News of Walker’s death was confirmed by the band in a statement, which revealed he died after suffering a stroke on Sunday 26 November.

“It is with extreme sadness [that] we confirm that at 6:30am on 26 November 2023 in Prague, Killing Joke’s legendary guitarist Kevin “Geordie” Walker passed away after suffering a stroke,” the band said. “He was surrounded by family. We are devastated. Rest In Peace brother.”

Martin Atkins, who played drums for Killing Joke and played with Walker in his band Murder Inc, also posted to Instagram: “Geordie Walker has left the building”.

The Newcastle-born Walker joined Killing Joke along with bassist Youth in 1979, after spotting an advert frontman Jaz Coleman and drummer Paul Ferguson had placed in an issue of Melody Maker.

The ad said: “Want to be part of the Killing Joke? We mean it man. Total exploitation, total publicity, total anonymity. Bass and lead wanted.”

Killing Joke’s self-titled debut album was released in 1980, influenced by their peers including Adam Ant and Public Image Ltd.

Coleman and Walker were the only constant members of Killing Joke, seeing the band through a relocation to Iceland (Coleman was concerned about the apocalypse) and their dumping by Virgin Records after the release of 1988’s Outside the Gate.
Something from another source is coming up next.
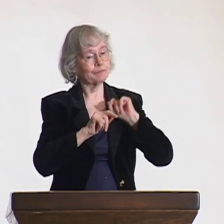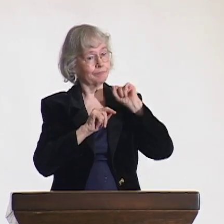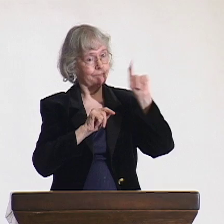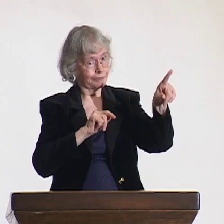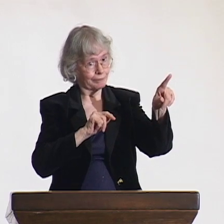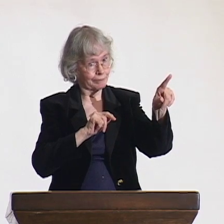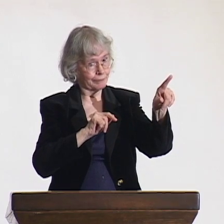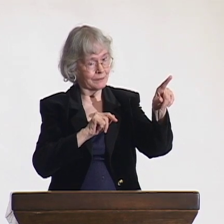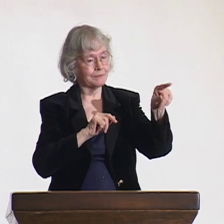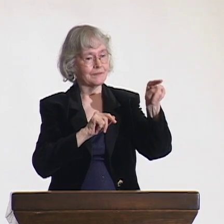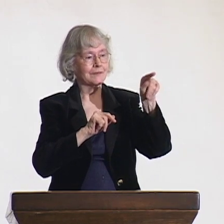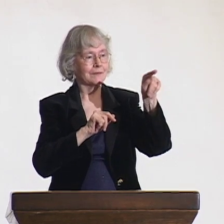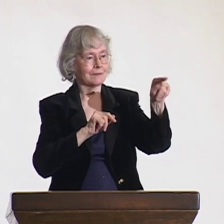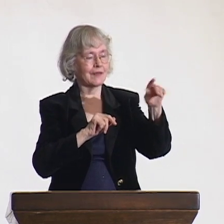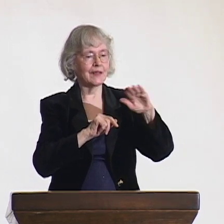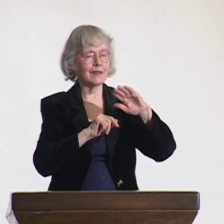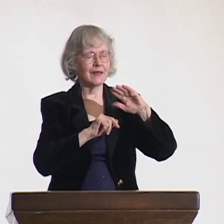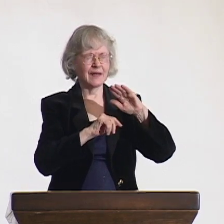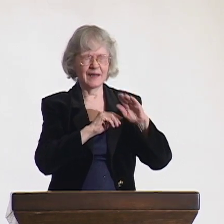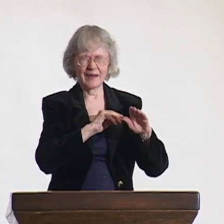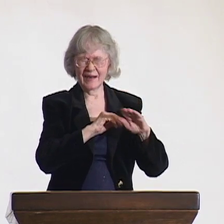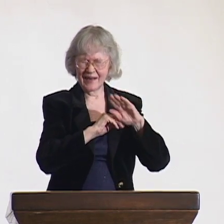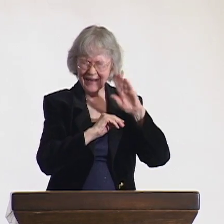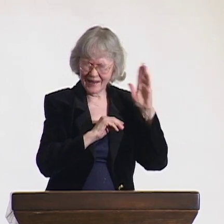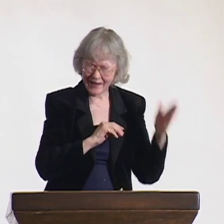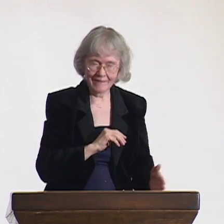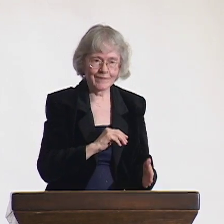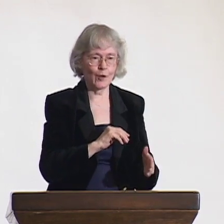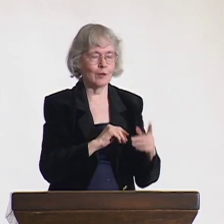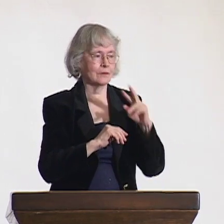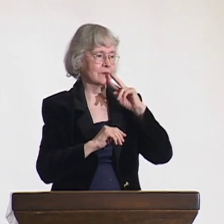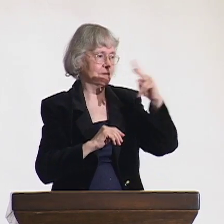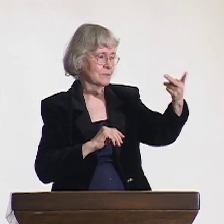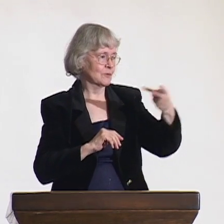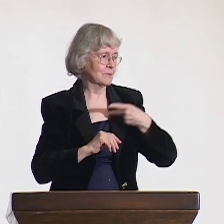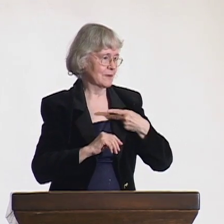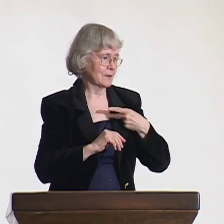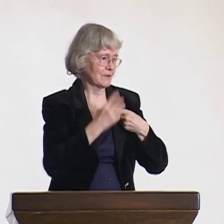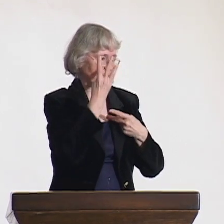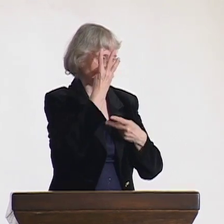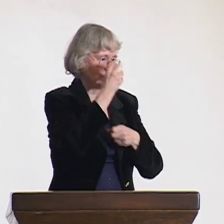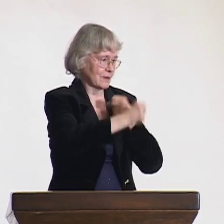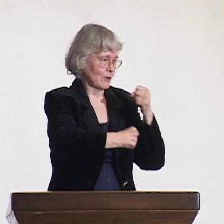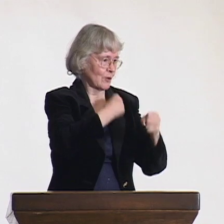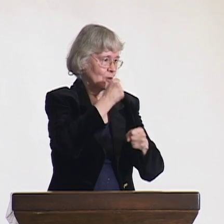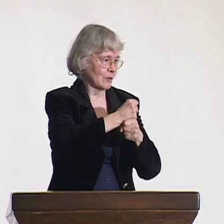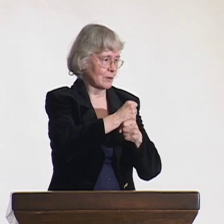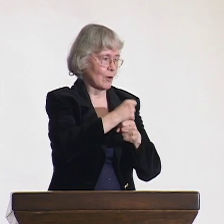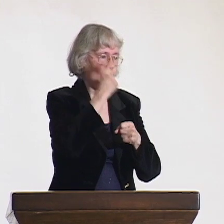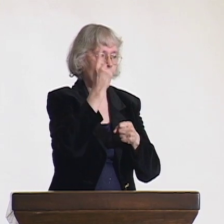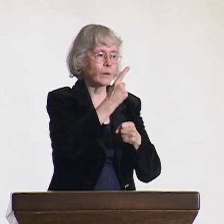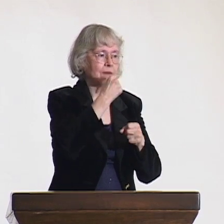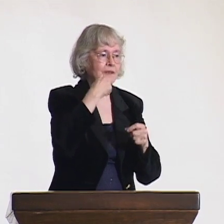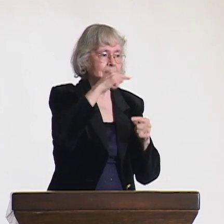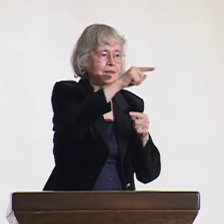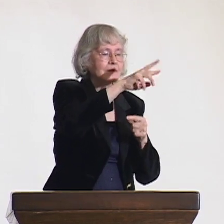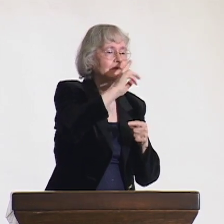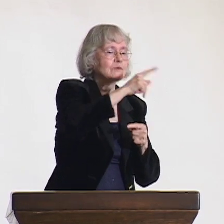At the time, I was general secretariat. I would correspond with people in Japan, but they would never responded to me.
They went on to release Pandemonium, one of the biggest albums of their career, in 1994. This also marked the return of Youth, replacing Paul Raven on bass, after choosing to stay in England while Walker and Ferguson joined Coleman in Iceland.

 (Daniel DeSlover/ZUMA Wire/Shutterstock)
(Daniel DeSlover/ZUMA Wire/Shutterstock)

Walker often complained about the quality of British bands, claiming that US artists were putting them to shame. However, he was perhaps more disgruntled by the row that erupted over allegations that Kurt Cobain had ripped off the riff from their single “Eighties” for Nirvana’s 1992 song, “Come As You Are”.

“We are very pissed off about that, but it’s obvious to everyone,” he told Guitarist magazine in 1994. “We had two separate musicologists’ reports saying it was; our publisher sent their publisher a letter saying it was and they went, Boo, never heard of ya! But the hysterical thing about Nirvana saying they’d never heard of us was that they’d already sent us a Christmas card!”

Any discussion of a potential lawsuit was dropped after Cobain’s death in April 1994. But it was still a surprise when Nirvana drummer and Foo Fighters frontman Dave Grohl – a fan of Killing Joke since he was 14 years old – played on their self-titled 2003 album.

Walker is survived by his wife, Ginny Kiraly-Walker, and their son, Atticus.